Caitlyn Jenner (formerly Bruce) won the decathlon gold in 1976 at the Montreal Olympics and the moniker “World’s Greatest Athlete.” Jenner once said, “I’m the type of guy who fails and fails and fails, and then, as if failure has become sick of him, succeeds.” Jenner was featured in television shows like The Fall Guy, Murder She Wrote and The Love Boat, but is best known for replacing Erik Estrada in CHiPs for seven episodes and the disco-style musical “Can’t Stop the Music.” As Caitlyn, Jenner made frequent appearances on the Kardashian reality TV shows.

Honorable mentions go to basketball superstars Michael Jordan (gold medal in the Barcelona games in 1992 for basketball) who appeared in the hit Space Jam in 1996 opposite Bugs Bunny and Bill Murray; and Shaquille O’Neal (gold medal in the Atlanta games in 1996) who was featured in Blue Chips, Kazaam and Steel. Four-time gold medal winner at the Olympics in 2000, 2008 and 2012, tennis star Serena Williams has been seen in the television shows My Wife and Kids, The Bernie Mac Show, ER, Law & Order: Special Victims Unit, Drop Dead Diva and others.

Figure skater Tara Lipinski, who won gold at the 1998 Winter Olympics, showed up in Touched by an Angel, 7th Heaven and Malcolm in the Middle before ending up in a supporting role on the soap The Young and the Restless in 1999.

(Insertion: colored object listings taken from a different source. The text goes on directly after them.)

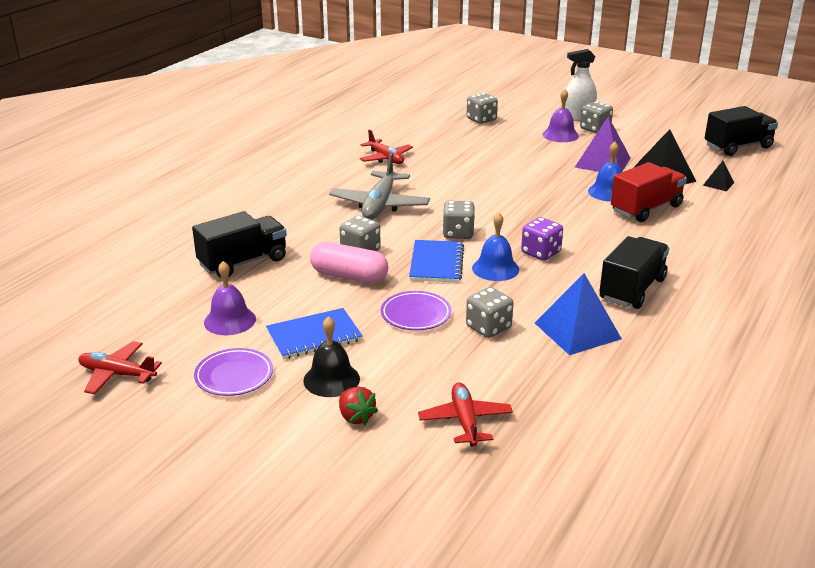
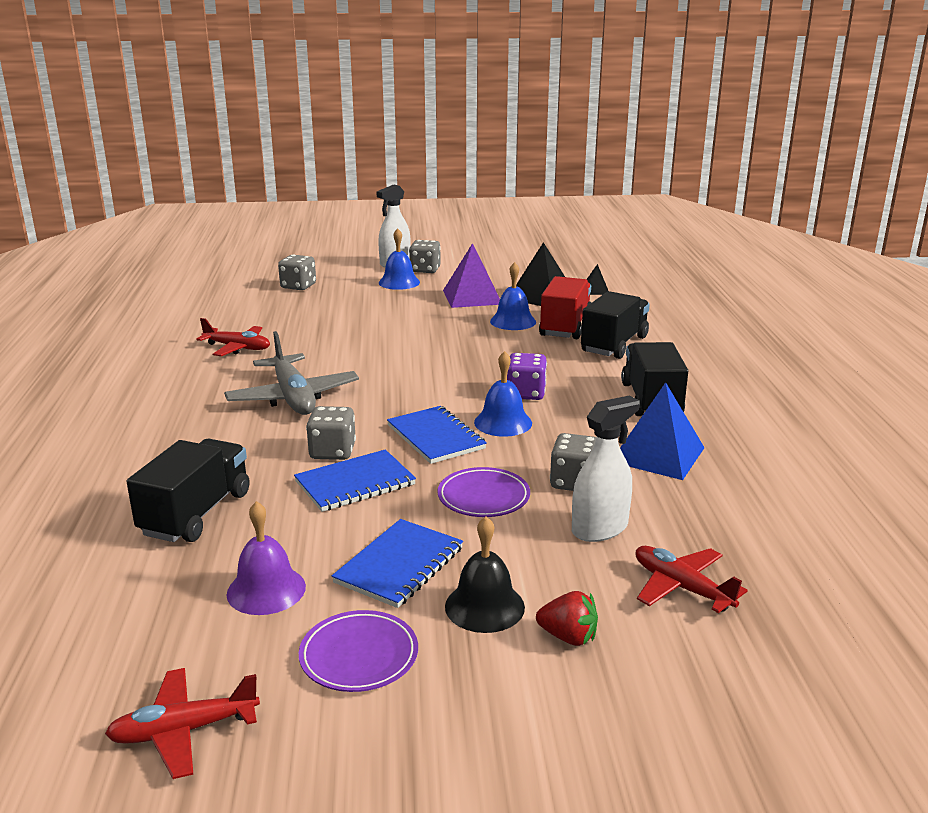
camera: 35 degrees left, 5 degrees down
(349, 276) = (355, 483): pink capsule -> blue notebook
(458, 233) = (418, 400): grey dice -> none
(463, 363) = (599, 528): none -> white spray bottle
(560, 135) = (399, 282): purple bell -> blue bell
(738, 147) = (569, 257): black truck -> black truck (614, 344)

Esther Williams was one of MGM’s biggest stars of the 1940s and ’50s, starring in a string of successful “aqua-musicals.” Williams started as a competitive swimmer and qualified for the 1940 Olympics Games — but they were canceled due to WWII. Williams was a two-time Golden Globe winner, in long-extinct categories: World Film Favorite in 1952, and Hollywood Citizenship Award in 1956. Though she never made it to the Olympics, she did end up with gold.